**OBJECTIF:** Pouvez-vous recopier le passage du texte ci-dessous allant de "Pascal Boyries, Histoire-Géographie" jusqu'à "landaise fera l’affaire.", en remplaçant "Père Noël" par "Saint-Nicolas" ?

**TEXTE À LIRE:**
Pascal Boyries, Histoire-Géographie et multimédia 2 : Séquences pour les lycées, CRDP Grenoble, Coll° Objectif Multimédia, 2006, 248 pages.
Vous connaissez des collègues qui ne viendraient même pas s’informer sur le Café Pédagogique ? Vous avez déjà entendu « moi l’informatique très peu pour moi ? » ou « de toute façon je comprends rien » ou « j’ai déjà pas le temps pour faire à manger alors utiliser les TICE !! » ? Le Père Noël pourrait être drôlement bien inspiré cette année d’aller voir du côté de l’ouvrage de Pascal Boyries. [Ce serait la forêt grenobloise qui risquerait d’en prendre un coup. Vous lisez cette missive après Noël ? Pas de souci la forêt landaise fera l’affaire.
Pascal Boyries a depuis longtemps intégré les TICE dans sa pratique pédagogique. En plus d’un site personnel qui fut utile à toute une génération d’historiens et de géographes, de son implication jadis comme webmestre du site des Clionautes , il a déjà à son actif de nombreux articles sur la question mais a aussi d’autres cordes à son arc en tant que participant à la rédaction d’ouvrages scolaires ou à la réflexion sur la place de l’histoire et de la géographie dans les cycles du primaire.

**DONNÉES CONSERVÉES:**
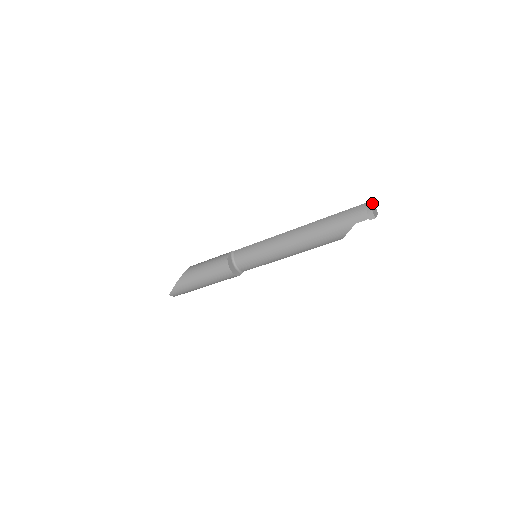
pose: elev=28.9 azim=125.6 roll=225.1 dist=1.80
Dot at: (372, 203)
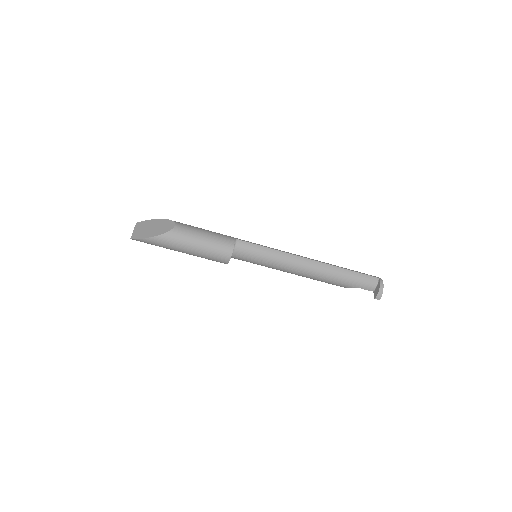
Dot at: (382, 284)
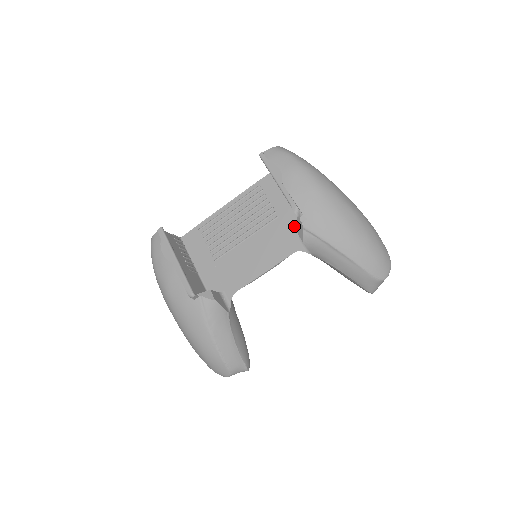
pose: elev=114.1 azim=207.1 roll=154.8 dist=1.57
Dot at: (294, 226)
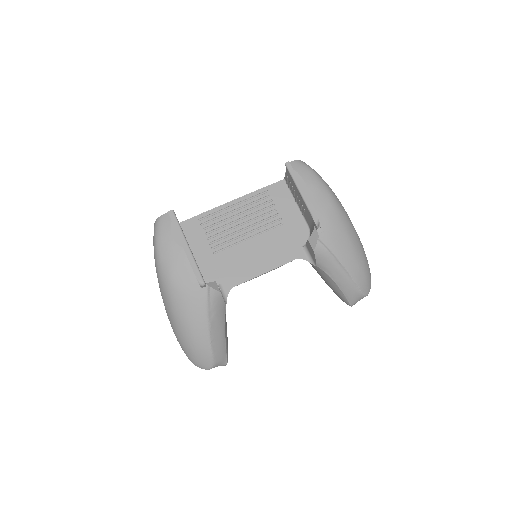
Dot at: (298, 235)
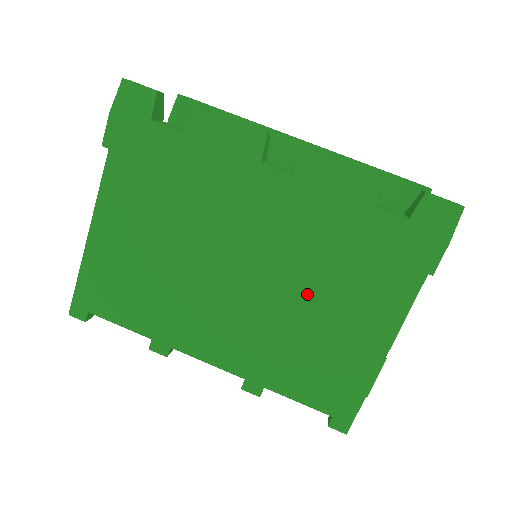
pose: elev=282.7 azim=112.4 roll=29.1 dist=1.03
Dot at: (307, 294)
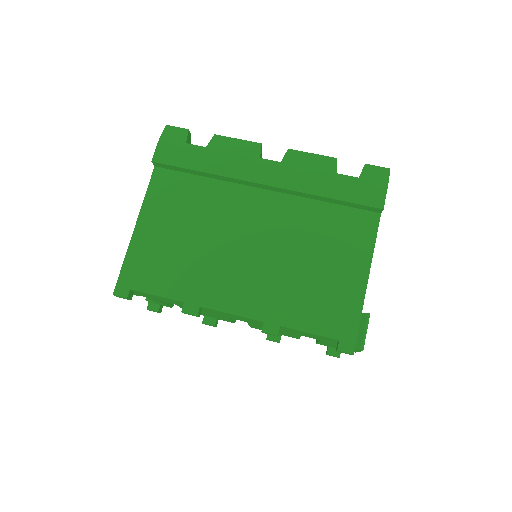
Dot at: (302, 243)
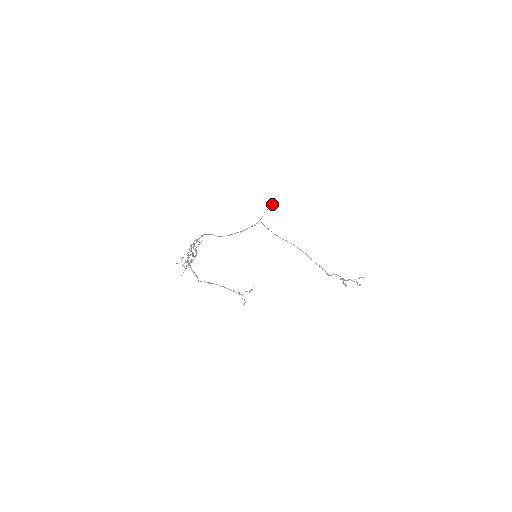
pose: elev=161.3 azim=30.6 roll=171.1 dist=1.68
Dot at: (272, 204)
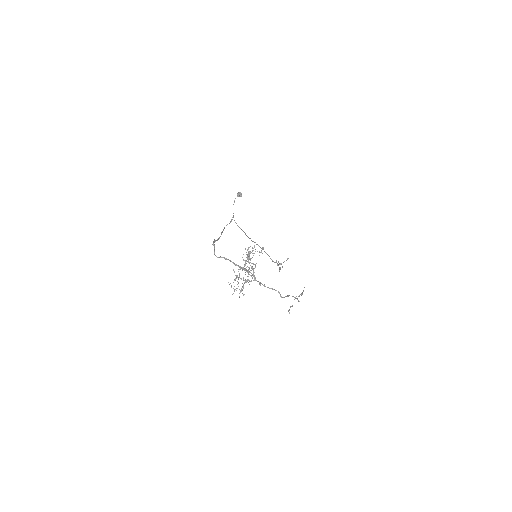
Dot at: (239, 193)
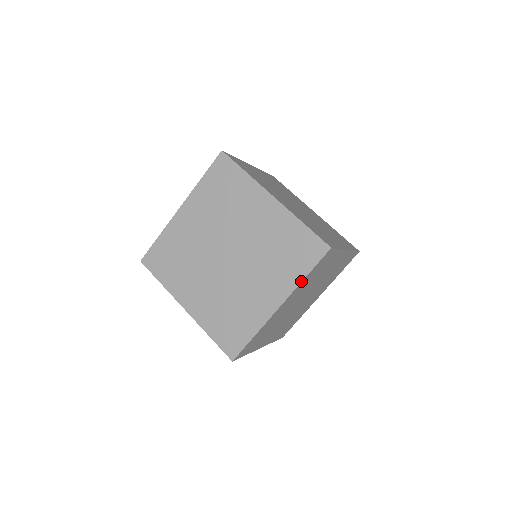
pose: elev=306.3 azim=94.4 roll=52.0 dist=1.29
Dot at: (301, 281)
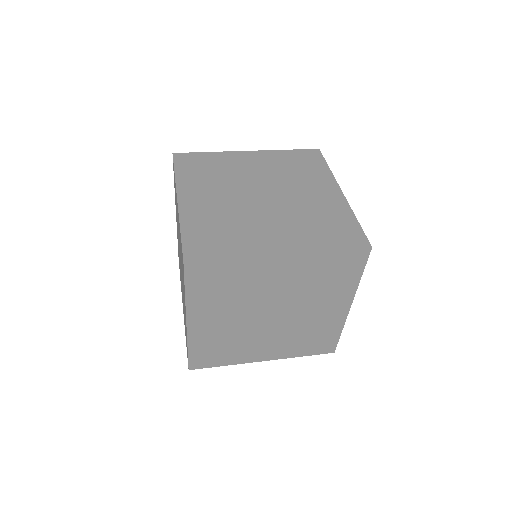
Dot at: occluded
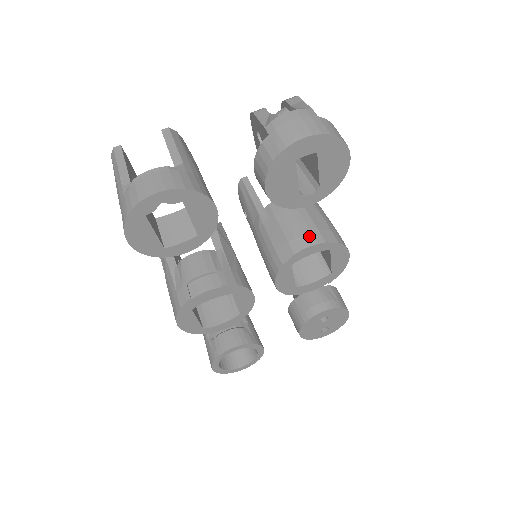
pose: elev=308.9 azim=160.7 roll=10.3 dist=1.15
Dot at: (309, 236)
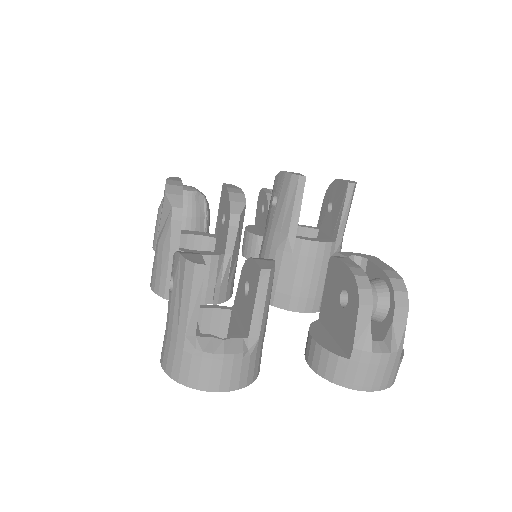
Dot at: (311, 303)
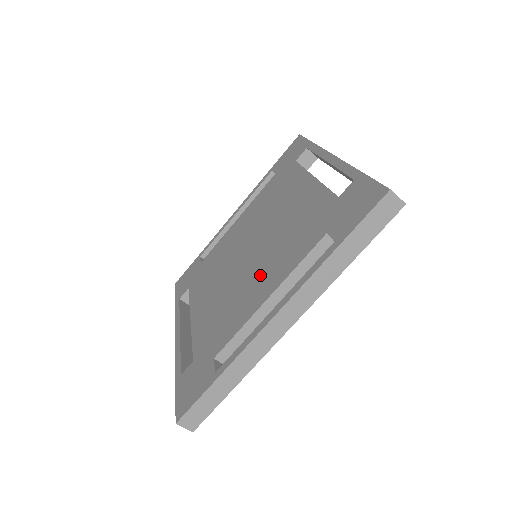
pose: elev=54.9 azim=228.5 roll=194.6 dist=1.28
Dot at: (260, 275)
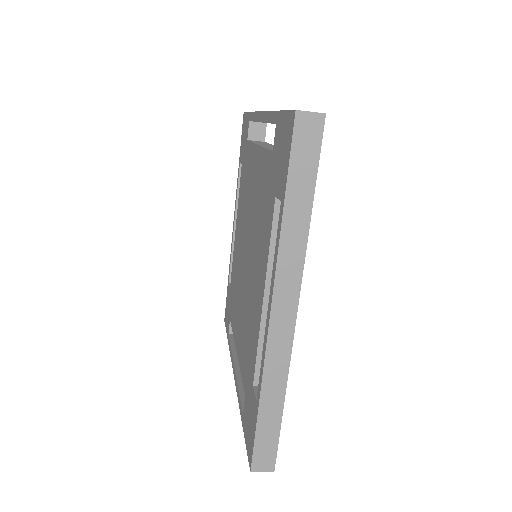
Dot at: (255, 276)
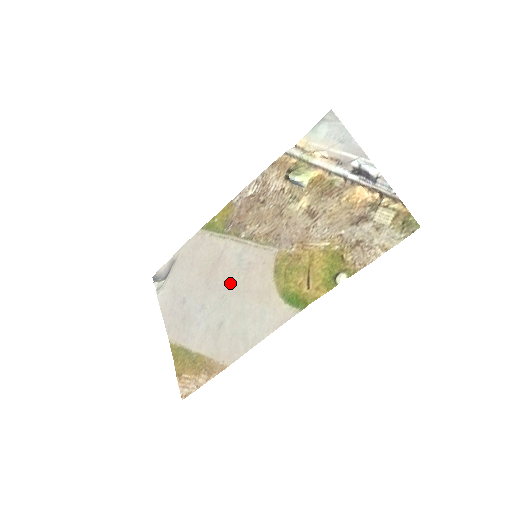
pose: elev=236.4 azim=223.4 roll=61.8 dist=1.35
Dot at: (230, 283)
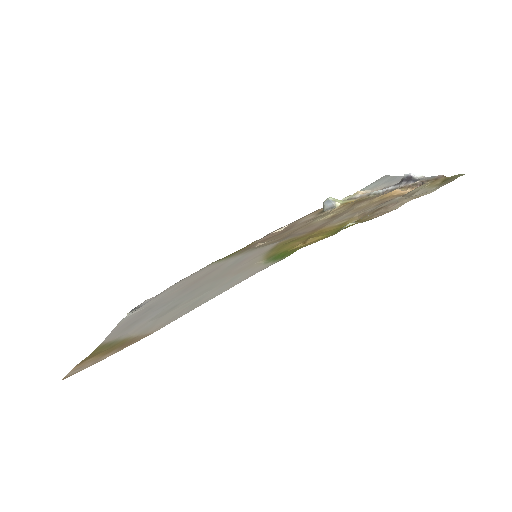
Dot at: (212, 278)
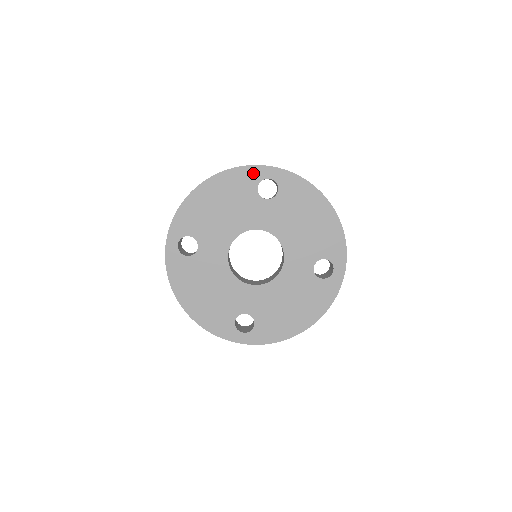
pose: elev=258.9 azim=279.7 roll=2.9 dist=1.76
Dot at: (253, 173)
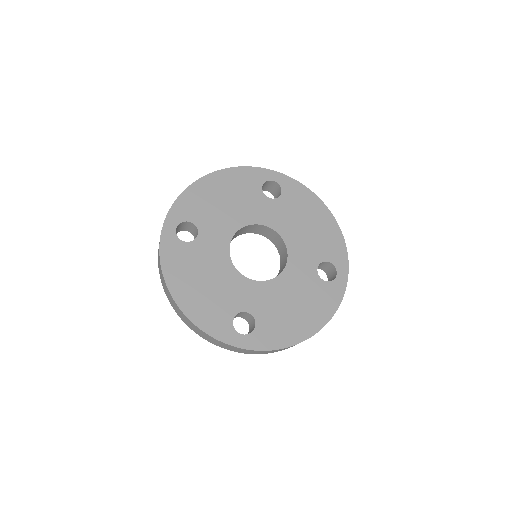
Dot at: (258, 174)
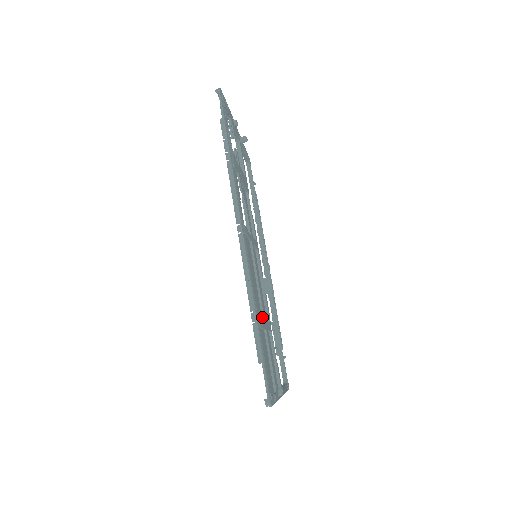
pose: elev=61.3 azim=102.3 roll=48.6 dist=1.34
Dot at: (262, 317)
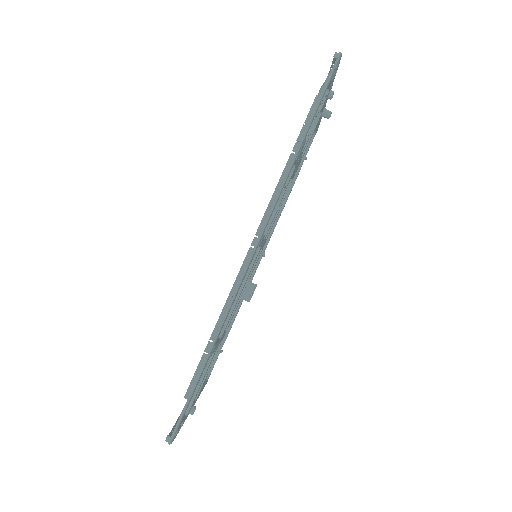
Dot at: (220, 333)
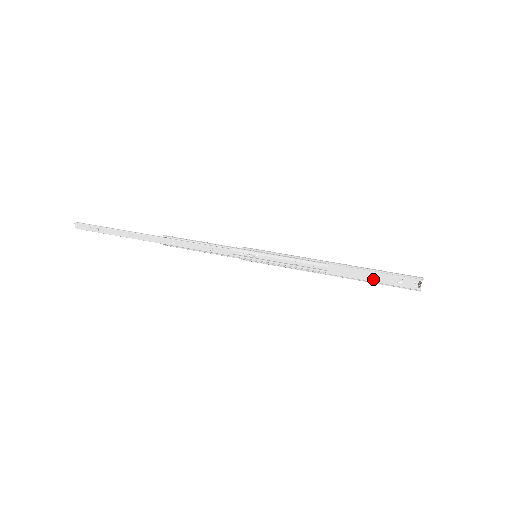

**RÉSULTAT OBTENU:**
Pascal Boyries, Histoire-Géographie et multimédia 2 : Séquences pour les lycées, CRDP Grenoble, Coll° Objectif Multimédia, 2006, 248 pages.
Vous connaissez des collègues qui ne viendraient même pas s’informer sur le Café Pédagogique ? Vous avez déjà entendu « moi l’informatique très peu pour moi ? » ou « de toute façon je comprends rien » ou « j’ai déjà pas le temps pour faire à manger alors utiliser les TICE !! » ? Le Saint-Nicolas pourrait être drôlement bien inspiré cette année d’aller voir du côté de l’ouvrage de Pascal Boyries. [Ce serait la forêt grenobloise qui risquerait d’en prendre un coup. Vous lisez cette missive après Noël ? Pas de souci la forêt landaise fera l’affaire.